> [Required action]
Your copy of the entries must be exact, and it must not include the pictures.

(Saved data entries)
■ ■ ■ ■ ■

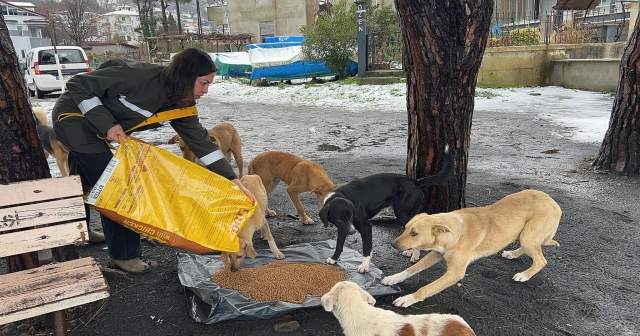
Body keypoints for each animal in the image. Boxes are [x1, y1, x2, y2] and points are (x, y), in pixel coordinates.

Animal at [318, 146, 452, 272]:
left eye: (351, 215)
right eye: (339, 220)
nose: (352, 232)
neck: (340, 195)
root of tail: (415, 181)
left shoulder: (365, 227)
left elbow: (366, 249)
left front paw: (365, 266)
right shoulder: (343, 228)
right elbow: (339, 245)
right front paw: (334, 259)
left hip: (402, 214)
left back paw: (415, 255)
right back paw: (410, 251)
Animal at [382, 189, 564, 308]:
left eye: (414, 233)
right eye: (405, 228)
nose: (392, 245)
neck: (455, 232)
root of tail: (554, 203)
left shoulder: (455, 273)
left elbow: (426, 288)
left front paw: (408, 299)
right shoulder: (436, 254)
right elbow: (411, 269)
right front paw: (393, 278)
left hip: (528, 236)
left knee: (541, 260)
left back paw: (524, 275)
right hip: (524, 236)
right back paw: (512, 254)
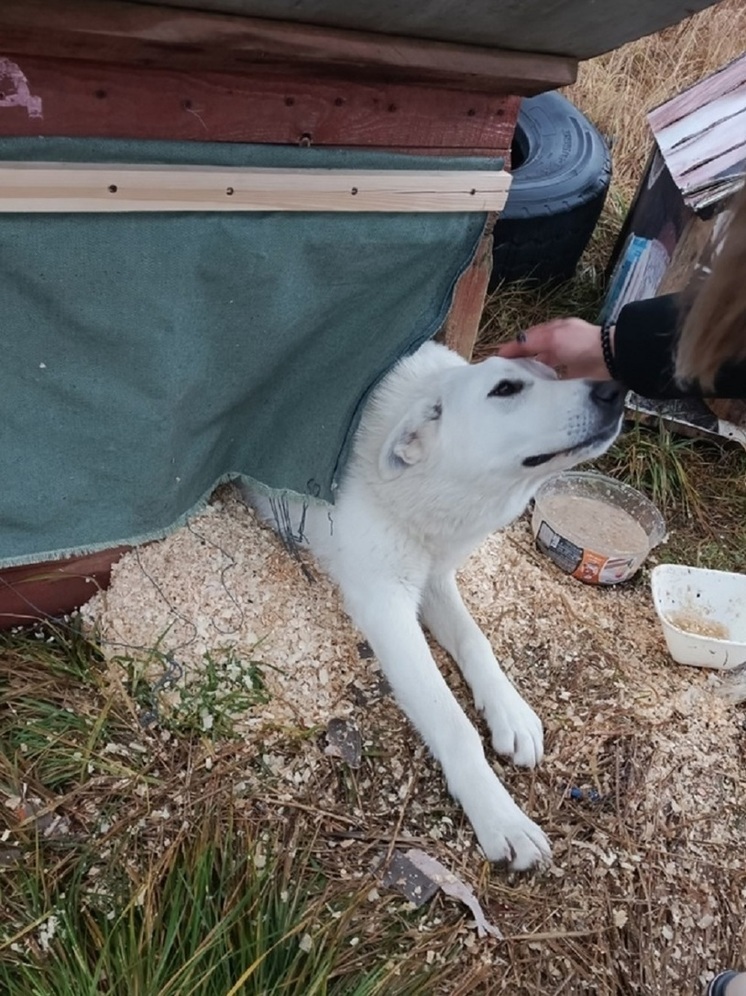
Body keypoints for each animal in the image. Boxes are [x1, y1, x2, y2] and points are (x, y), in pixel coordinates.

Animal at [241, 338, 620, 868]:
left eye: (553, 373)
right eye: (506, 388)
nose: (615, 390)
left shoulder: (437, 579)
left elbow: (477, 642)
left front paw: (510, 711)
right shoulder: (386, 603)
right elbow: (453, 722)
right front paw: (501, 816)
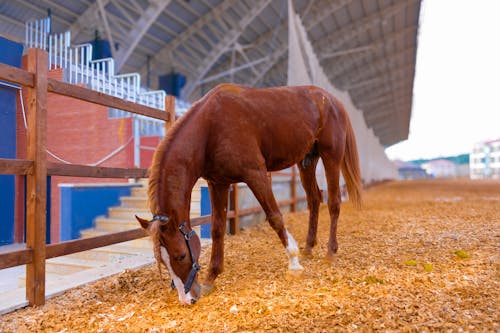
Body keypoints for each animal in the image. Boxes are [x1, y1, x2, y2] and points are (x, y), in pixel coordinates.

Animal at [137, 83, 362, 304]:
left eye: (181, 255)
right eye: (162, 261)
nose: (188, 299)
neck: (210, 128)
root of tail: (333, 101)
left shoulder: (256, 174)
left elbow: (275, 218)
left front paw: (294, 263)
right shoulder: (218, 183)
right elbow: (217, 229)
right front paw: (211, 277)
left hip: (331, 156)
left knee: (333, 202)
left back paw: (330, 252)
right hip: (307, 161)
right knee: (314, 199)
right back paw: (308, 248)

■ ■ ■ ■ ■

> [Answer to the exercise]
Body keypoints for each animal in the image. Boxes are [x1, y1, x2, y2] and points are (x, y), in pixel coordinates.

Animal at [318, 146, 452, 272]:
left eye: (351, 215)
right eye: (339, 220)
nose: (352, 232)
neck: (340, 195)
root of tail: (415, 181)
left shoulder: (365, 227)
left elbow: (366, 249)
left front paw: (365, 266)
right shoulder: (343, 228)
right elbow: (339, 245)
right front paw: (334, 259)
left hip: (402, 214)
left back paw: (415, 255)
right back paw: (410, 251)
Animal at [382, 189, 564, 308]:
left eye: (414, 233)
right eye: (405, 228)
nose: (392, 245)
neck: (455, 232)
root of tail: (554, 203)
left shoulder: (455, 273)
left elbow: (426, 288)
left front paw: (408, 299)
right shoulder: (436, 254)
right elbow: (411, 269)
right front paw: (393, 278)
left hip: (528, 236)
left knee: (541, 260)
left back paw: (524, 275)
right hip: (524, 236)
right back paw: (512, 254)
Body keypoints for each animal in the image. Boxes are [x1, y1, x2, y2] and points are (x, y), in pixel coordinates.

Animal at [241, 338, 620, 868]:
left eye: (553, 373)
right eye: (506, 388)
nose: (615, 390)
left shoulder: (437, 579)
left elbow: (477, 642)
left front paw: (510, 711)
right shoulder: (386, 603)
right elbow: (453, 722)
right front paw: (501, 816)
Body keypoints for each animal in the image. Boxes are [x1, y1, x2, y2] and points are (x, y), in pixel coordinates.

Animal at [137, 83, 362, 304]:
left eye: (181, 255)
right eye: (162, 261)
nose: (188, 299)
neck: (210, 128)
root of tail: (333, 101)
left shoulder: (256, 174)
left elbow: (275, 218)
left front paw: (294, 263)
right shoulder: (218, 183)
right elbow: (217, 229)
right front paw: (211, 277)
left hip: (331, 156)
left knee: (333, 202)
left back paw: (330, 252)
right hip: (307, 161)
right knee: (314, 199)
right back paw: (308, 248)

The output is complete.